All of this is very good, particularly from the man who assumes the EU presidency in July. But seduction is pressure to give in to an ill-advised desire. No matter how good the feeling engendered by the attachment of Nicolas Sarkozy to Israel’s present and future, Israel and its friends have to be very clear-eyed about the difference between Sarkozy the man and French foreign policy as promoted by the French Foreign Ministry and the eternal French civil service. These have not changed.

All Israel has to do, he said, is remove the checkpoints that allow Israel to stop terrorist activity; stop building houses for Jews in places the Palestinians don’t want Jews; and agree to use the capital city of the Jews as the capital city of someone else. There can be, he said, “no peace without a solution to the problem of the Palestinian refugees,” and “no peace without a halt to settlement activity.” “Peace is not possible if the Palestinians cannot move about freely.” He suggested that Israel “encourage legislation that would entice settlers to leave the West Bank.”

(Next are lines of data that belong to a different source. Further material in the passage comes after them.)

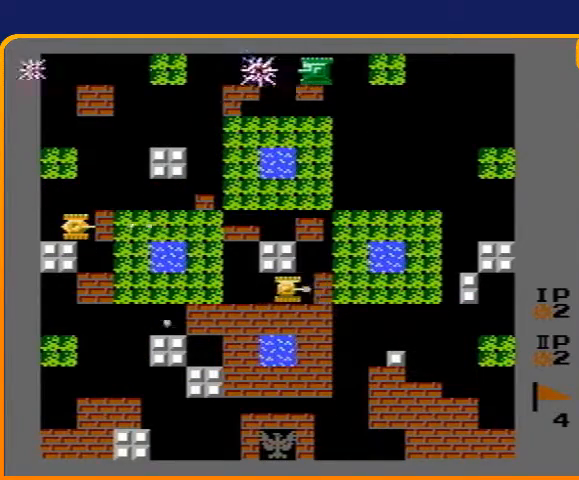
{"buttons": ["DPAD_UP", "DPAD_LEFT"], "events": [[33, "B", "up"], [33, "DPAD_LEFT", "down"], [100, "B", "down"], [500, "B", "up"], [500, "DPAD_UP", "down"]]}
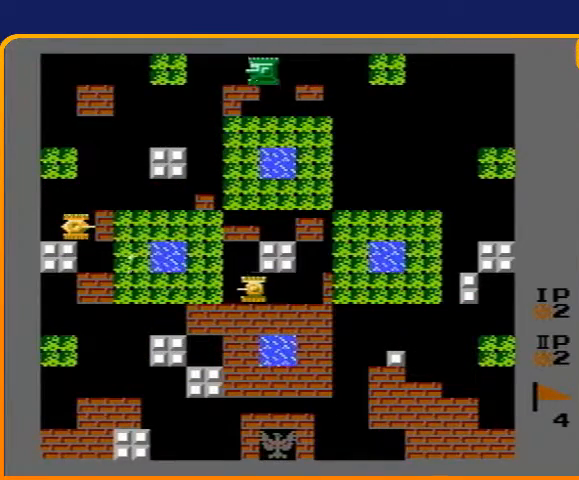
{"buttons": ["B", "DPAD_UP"], "events": [[33, "DPAD_LEFT", "up"], [300, "B", "down"]]}
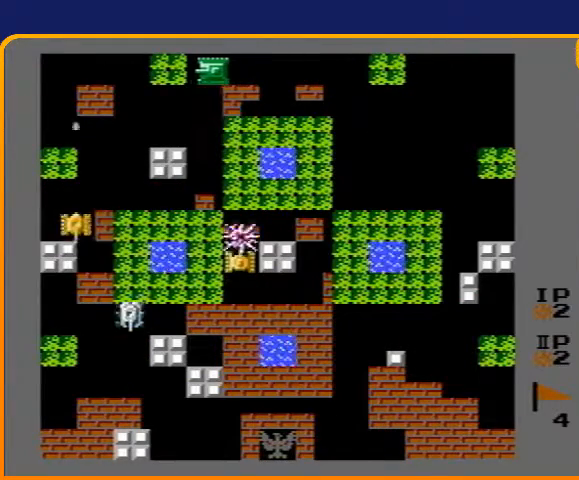
{"buttons": ["DPAD_UP"], "events": [[467, "B", "up"]]}
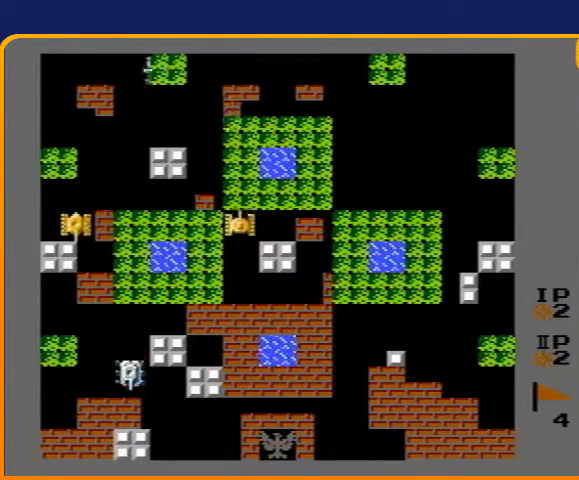
{"buttons": ["DPAD_UP"], "events": []}
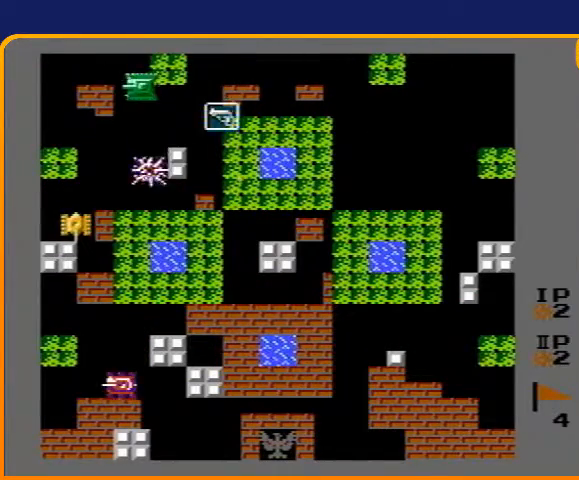
{"buttons": ["DPAD_LEFT"], "events": [[500, "DPAD_LEFT", "down"], [500, "DPAD_UP", "up"]]}
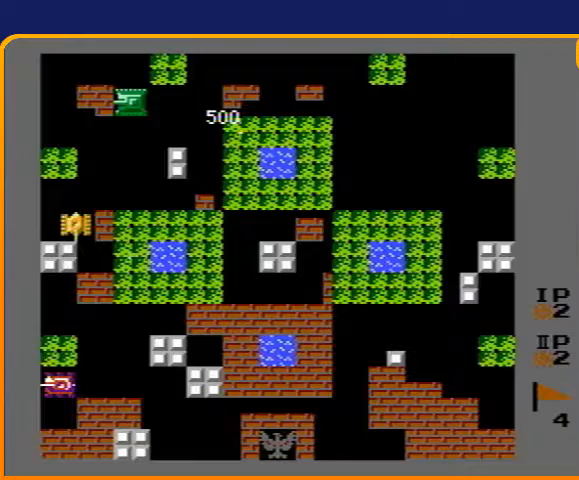
{"buttons": ["DPAD_LEFT"], "events": []}
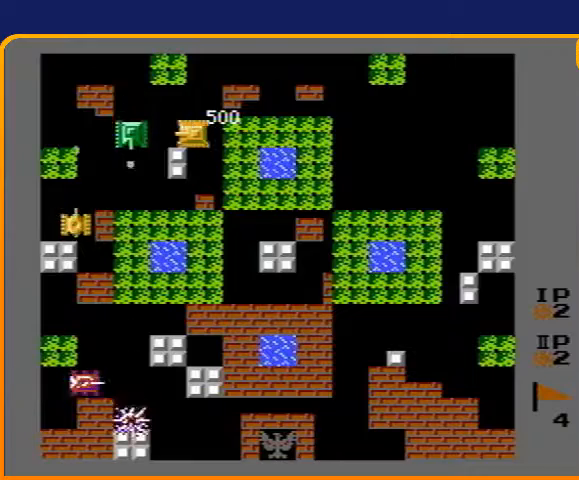
{"buttons": ["DPAD_DOWN"], "events": [[167, "B", "down"], [367, "B", "up"], [433, "DPAD_DOWN", "down"], [433, "DPAD_LEFT", "up"]]}
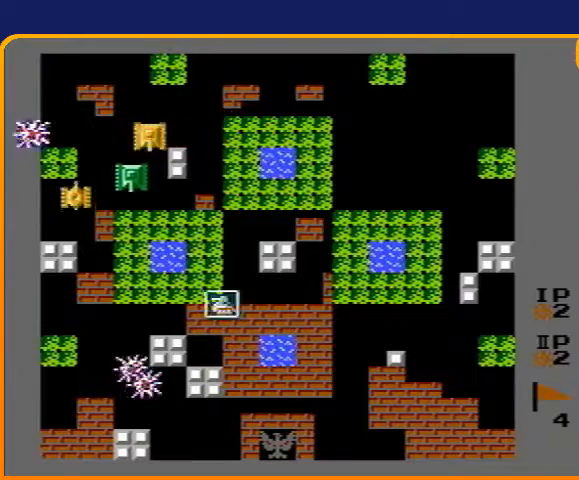
{"buttons": ["DPAD_DOWN"], "events": [[167, "B", "down"], [400, "B", "up"]]}
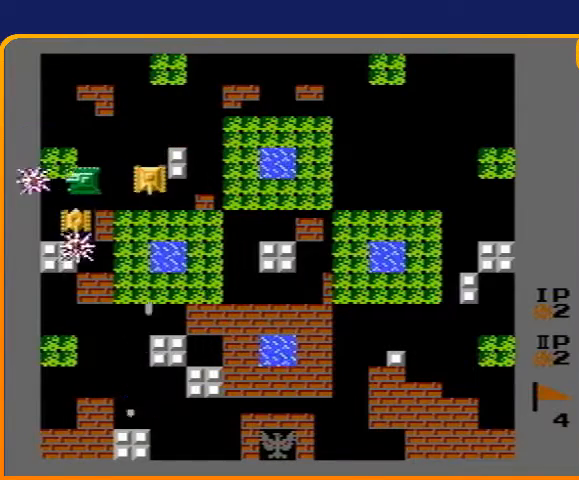
{"buttons": ["DPAD_LEFT"], "events": [[167, "DPAD_DOWN", "up"], [200, "DPAD_UP", "down"], [333, "DPAD_LEFT", "down"], [367, "DPAD_UP", "up"]]}
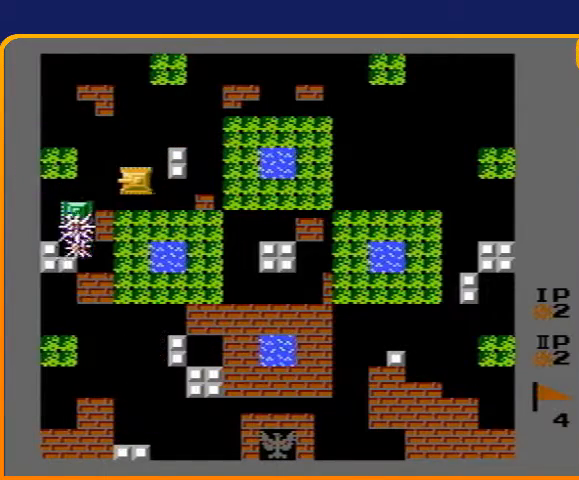
{"buttons": ["DPAD_RIGHT"], "events": [[100, "DPAD_LEFT", "up"], [333, "DPAD_RIGHT", "down"]]}
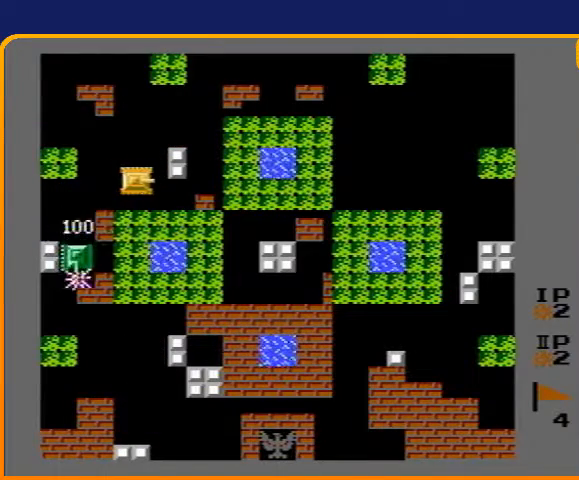
{"buttons": ["B", "DPAD_RIGHT"], "events": [[133, "B", "down"]]}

Along with what appeared to be a sincere profession of friendship, and a nod in the direction of Palestinian obligations to “fight terrorism,” Sarkozy made a threat. “We must tell friends the truth, and the truth is that Israel’s security can never be assured unless an independent, modern, democratic and viable Palestinian state is established finally beside it.” So is it Israel’s obligation not only to permit the establishment of a Palestinian state, but also to ensure that it is modern, democratic and viable? And to ensure that it is Judenrein on their behalf?
“I didn’t come here to preach morality,” he said after the speech. Perhaps not, but seduction may turn out to be a problem.